We have not included a gift list with our invites as we are very uncomfortable asking for anything, so or me a shower would be totally out of the question.
Post # 12
@Giddy-kipper My FMIL is English, although she has lived in the US for 35+ years, so that might be where it comes from. We are registered for gifts, but we are not including any information regarding it on our invitations.
Post # 13
I am having 1 bridal shower – originally i didn’t want one, but my aunt & her friends insisted I should get one.
As they stated it, “You deserve to partake in all the the wedding activities – it only happens once in a lifetime!”.
Post # 14
All of the bridal showers I have attended and the ones where I was the guest of honor were small affairs at someone’s home, not catered events at outside venues.
Horror of horrors, there were also guests who were not invited to the wedding! My Mom’s friends, neighbours and colleagues wanted to host a shower for me, knowing they were not invited to the wedding.
My FMIL’s neighbours and church members also hosted a shower knowing they were not all invited to the wedding.
My work colleagues also hosted a shower.
The vast majority of the guests at these showers were not invited to the wedding so the shower gift was their only gift. The shower gifts were also not grandiose or expensive items. they were things like tea towels, kitchen tools etc.
Frankly, it does come off as double-dipping to invite the same women to the shower and the wedding, even though it is current acceptable etiquette.
Post # 15
Since you asked, yes, I feel that way, and I give only one gift per wedding (obviously FI and I attend as a couple, so we give one nice gift from each of us).
Add in engagement parties, and we’re talking triple-dip. That’s definitely yick territory for me.
Obviously, since I feel this way, I’m not having either the pre-party party (bridal shower) or the pre-pre-party party (engagement party)… “just” the wedding ceremony and the party (reception) itself. I think my and FI’s marriage is an important occasion, but I feel the ceremony and reception are plenty enough to represent that importance.
As you might guess, I feel the same way about gender reveal parties, etc.
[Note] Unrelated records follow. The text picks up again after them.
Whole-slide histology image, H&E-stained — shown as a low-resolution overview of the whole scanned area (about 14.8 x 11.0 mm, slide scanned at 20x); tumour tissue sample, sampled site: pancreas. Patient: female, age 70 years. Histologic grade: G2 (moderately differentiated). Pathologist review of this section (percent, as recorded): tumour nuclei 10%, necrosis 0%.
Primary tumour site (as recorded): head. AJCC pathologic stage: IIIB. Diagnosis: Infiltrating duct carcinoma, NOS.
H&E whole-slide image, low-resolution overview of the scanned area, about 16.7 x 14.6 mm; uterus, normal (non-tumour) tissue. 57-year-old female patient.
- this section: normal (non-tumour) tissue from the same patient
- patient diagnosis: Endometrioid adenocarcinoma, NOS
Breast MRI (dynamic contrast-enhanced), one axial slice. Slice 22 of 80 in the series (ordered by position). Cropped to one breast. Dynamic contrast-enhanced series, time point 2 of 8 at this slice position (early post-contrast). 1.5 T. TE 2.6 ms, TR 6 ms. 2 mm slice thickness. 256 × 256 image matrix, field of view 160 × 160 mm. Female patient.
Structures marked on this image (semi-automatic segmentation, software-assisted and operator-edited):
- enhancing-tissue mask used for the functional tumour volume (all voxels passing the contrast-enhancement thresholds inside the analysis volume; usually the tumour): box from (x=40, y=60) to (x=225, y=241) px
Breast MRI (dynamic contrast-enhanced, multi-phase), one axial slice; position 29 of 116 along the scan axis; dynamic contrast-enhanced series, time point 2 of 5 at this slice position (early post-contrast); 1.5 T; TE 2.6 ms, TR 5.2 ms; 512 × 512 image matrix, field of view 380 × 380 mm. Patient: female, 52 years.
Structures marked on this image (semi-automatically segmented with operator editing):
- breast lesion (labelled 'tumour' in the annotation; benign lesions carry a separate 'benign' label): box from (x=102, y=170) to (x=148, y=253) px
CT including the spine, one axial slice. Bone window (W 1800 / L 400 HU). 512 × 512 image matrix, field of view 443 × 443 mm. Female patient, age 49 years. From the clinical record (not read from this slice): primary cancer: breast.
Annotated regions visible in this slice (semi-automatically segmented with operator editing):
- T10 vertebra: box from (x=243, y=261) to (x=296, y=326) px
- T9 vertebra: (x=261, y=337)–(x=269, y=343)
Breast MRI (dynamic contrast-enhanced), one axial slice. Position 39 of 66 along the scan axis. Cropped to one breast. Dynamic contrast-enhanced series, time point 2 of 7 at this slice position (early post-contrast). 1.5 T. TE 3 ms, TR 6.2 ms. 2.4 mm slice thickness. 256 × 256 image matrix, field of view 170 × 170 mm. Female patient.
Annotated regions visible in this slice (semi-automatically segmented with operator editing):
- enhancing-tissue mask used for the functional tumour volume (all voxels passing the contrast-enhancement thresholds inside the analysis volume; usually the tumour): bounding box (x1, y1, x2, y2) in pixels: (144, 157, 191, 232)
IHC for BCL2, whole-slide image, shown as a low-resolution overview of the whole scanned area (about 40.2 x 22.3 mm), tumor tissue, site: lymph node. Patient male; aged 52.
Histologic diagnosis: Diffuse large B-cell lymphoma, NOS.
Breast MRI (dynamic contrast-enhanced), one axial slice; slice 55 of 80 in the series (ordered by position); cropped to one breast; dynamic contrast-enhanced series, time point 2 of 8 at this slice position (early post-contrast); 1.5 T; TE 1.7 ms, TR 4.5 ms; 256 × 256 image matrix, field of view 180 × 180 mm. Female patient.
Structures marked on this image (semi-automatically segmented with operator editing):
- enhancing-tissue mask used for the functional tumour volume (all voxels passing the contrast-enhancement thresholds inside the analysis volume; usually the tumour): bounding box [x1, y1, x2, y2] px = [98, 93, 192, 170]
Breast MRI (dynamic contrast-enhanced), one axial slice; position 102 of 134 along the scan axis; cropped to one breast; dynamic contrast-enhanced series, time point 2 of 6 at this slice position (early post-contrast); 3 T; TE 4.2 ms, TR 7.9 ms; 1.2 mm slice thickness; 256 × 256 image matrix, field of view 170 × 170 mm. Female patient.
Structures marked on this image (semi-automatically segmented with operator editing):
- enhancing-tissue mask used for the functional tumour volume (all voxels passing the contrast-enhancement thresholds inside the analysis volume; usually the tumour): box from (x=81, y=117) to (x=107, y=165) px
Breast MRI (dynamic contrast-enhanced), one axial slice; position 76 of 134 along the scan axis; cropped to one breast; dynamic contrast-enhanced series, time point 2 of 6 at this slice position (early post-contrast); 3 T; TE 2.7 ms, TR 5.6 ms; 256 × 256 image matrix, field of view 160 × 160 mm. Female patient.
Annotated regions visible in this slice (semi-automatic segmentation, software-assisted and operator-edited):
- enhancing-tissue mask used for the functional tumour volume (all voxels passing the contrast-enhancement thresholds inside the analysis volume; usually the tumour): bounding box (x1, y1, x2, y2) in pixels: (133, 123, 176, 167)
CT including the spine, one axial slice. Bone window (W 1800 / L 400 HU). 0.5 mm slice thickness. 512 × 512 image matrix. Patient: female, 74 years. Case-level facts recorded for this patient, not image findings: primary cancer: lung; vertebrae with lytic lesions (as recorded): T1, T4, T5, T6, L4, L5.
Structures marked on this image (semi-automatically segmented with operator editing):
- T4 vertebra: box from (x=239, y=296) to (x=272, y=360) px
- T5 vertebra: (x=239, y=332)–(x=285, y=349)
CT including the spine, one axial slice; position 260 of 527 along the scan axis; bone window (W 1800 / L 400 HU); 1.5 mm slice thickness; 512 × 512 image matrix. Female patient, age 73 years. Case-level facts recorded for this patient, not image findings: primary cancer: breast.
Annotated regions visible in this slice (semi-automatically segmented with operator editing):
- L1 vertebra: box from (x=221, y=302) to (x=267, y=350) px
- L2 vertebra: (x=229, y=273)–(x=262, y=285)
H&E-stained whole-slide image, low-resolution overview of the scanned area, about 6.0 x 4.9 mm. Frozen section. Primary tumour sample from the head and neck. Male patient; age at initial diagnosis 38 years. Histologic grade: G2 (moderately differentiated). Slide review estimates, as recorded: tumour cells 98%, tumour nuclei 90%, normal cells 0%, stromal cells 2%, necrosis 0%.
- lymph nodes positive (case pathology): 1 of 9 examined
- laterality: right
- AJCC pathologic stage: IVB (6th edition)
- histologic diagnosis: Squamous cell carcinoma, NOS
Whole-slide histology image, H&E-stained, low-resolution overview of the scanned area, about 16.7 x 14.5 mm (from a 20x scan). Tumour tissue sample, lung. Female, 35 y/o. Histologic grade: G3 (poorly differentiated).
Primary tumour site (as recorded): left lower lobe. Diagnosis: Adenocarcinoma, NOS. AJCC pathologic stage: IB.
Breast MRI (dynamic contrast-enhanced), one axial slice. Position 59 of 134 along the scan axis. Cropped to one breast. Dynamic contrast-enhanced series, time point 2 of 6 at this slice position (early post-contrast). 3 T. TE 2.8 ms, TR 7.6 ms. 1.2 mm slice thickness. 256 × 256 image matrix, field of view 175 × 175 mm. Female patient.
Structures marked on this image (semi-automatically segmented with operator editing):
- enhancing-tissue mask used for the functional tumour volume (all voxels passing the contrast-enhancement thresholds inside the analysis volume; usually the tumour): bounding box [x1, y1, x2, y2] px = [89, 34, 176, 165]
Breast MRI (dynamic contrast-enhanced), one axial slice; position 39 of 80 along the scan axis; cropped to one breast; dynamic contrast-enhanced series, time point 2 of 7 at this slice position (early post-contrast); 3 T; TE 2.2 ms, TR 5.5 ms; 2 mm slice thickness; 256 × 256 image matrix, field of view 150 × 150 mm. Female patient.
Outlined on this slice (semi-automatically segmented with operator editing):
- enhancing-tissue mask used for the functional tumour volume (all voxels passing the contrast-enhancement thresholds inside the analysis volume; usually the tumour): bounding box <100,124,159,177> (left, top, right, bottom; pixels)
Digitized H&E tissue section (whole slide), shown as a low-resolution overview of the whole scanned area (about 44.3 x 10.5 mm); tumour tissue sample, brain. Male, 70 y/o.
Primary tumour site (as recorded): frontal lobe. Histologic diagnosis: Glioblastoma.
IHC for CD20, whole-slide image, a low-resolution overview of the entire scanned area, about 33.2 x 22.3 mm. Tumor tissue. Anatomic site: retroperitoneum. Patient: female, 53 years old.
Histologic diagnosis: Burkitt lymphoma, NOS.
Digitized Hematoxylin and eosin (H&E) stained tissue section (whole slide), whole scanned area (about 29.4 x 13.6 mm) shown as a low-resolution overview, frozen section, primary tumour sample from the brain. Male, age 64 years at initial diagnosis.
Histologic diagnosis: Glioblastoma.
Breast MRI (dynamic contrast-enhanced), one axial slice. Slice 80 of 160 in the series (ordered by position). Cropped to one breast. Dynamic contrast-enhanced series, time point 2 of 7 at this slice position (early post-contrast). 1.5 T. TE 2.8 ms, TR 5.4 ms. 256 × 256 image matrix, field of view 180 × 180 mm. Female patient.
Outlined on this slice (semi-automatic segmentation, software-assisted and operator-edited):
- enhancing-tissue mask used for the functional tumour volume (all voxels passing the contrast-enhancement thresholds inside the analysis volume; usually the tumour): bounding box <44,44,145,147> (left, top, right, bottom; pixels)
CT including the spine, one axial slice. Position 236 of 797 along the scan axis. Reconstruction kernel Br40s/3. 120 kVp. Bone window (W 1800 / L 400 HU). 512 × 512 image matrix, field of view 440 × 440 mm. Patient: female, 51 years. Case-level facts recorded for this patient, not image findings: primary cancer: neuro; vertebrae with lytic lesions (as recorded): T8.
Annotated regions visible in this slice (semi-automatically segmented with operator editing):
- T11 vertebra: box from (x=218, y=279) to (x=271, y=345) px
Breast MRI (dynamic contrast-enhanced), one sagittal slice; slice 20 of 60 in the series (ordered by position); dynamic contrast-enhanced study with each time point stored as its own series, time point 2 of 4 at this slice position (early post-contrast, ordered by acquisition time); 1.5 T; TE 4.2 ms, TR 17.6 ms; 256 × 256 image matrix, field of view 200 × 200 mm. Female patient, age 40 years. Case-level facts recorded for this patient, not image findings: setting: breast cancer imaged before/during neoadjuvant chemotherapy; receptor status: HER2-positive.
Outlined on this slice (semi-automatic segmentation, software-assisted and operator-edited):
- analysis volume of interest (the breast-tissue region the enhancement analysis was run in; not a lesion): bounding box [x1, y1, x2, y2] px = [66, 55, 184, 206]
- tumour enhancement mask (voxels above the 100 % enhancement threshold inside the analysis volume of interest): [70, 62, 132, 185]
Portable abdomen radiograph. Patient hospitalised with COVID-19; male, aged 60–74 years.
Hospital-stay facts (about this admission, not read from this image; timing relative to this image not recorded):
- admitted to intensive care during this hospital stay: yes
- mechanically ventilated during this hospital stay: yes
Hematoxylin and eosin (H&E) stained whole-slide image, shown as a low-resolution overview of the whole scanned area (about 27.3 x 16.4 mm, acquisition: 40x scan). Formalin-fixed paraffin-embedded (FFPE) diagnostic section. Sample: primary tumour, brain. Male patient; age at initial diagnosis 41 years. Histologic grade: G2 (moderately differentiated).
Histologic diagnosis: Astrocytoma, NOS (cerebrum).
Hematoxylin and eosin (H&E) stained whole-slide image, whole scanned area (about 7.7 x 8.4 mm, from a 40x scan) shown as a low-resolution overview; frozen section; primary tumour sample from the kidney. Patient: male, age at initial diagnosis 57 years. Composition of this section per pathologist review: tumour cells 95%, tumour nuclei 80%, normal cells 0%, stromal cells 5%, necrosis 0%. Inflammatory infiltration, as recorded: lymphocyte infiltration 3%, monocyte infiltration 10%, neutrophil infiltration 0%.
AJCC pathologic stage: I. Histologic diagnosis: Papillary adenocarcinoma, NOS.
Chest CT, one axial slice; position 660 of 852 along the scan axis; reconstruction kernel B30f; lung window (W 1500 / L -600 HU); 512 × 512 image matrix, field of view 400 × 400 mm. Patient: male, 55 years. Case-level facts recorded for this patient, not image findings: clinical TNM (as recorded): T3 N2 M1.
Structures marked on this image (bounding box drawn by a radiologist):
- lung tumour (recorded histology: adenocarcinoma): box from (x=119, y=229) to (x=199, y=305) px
One party per child per year, and one party per marriage (and perhaps a bachelorette, if the ceremony and reception really doesn’t feel like enough group activity around the marriage. Bachelorettes are not typically gift events so it’s safer to plan this event without the dreaded gift grab effect). I politely decline invitations to any addtional parties to these, and won’t be hosting more than that myself.
Post # 16
I don’t like them. I think they’re
1) double dipping for gifts
2) time and money consuming for the host and guests
Why can’t people just get married and do all the celebrating at the wedding? Is it necessary to have an engagement party, bridal shower, bachelorette party, AND a wedding that certain people are obligated to attend?